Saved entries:
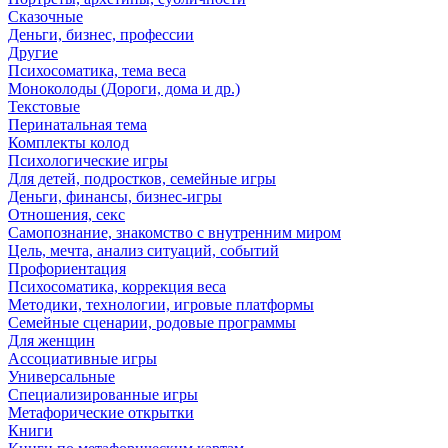
Сказочные
Деньги, бизнес, профессии
Другие
Психосоматика, тема веса
Моноколоды (Дороги, дома и др.)
Текстовые
Перинатальная тема
Комплекты колод
Психологические игры
Для детей, подростков, семейные игры
Деньги, финансы, бизнес-игры
Отношения, секс
Самопознание, знакомство с внутренним миром
Цель, мечта, анализ ситуаций, событий
Профориентация
Психосоматика, коррекция веса
Методики, технологии, игровые платформы
Семейные сценарии, родовые программы
Для женщин
Ассоциативные игры
Универсальные
Специализированные игры
Метафорические открытки
Книги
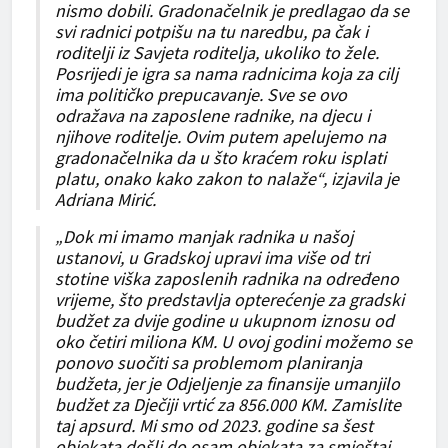
nismo dobili. Gradonačelnik je predlagao da se
svi radnici potpišu na tu naredbu, pa čak i
roditelji iz Savjeta roditelja, ukoliko to žele.
Posrijedi je igra sa nama radnicima koja za cilj
ima političko prepucavanje. Sve se ovo
odražava na zaposlene radnike, na djecu i
njihove roditelje. Ovim putem apelujemo na
gradonačelnika da u što kraćem roku isplati
platu, onako kako zakon to nalaže“, izjavila je
Adriana Mirić.
„Dok mi imamo manjak radnika u našoj
ustanovi, u Gradskoj upravi ima više od tri
stotine viška zaposlenih radnika na određeno
vrijeme, što predstavlja opterećenje za gradski
budžet za dvije godine u ukupnom iznosu od
oko četiri miliona KM. U ovoj godini možemo se
ponovo suočiti sa problemom planiranja
budžeta, jer je Odjeljenje za finansije umanjilo
budžet za Dječiji vrtić za 856.000 KM. Zamislite
taj apsurd. Mi smo od 2023. godine sa šest
objekata došli do osam objekata za smještaj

> [YOUR ASSIGNMENT]: Among the records above, find each line holding "Деньги" and list it.

> [EXPECTED OUTPUT]:
Деньги, бизнес, профессии
Деньги, финансы, бизнес-игры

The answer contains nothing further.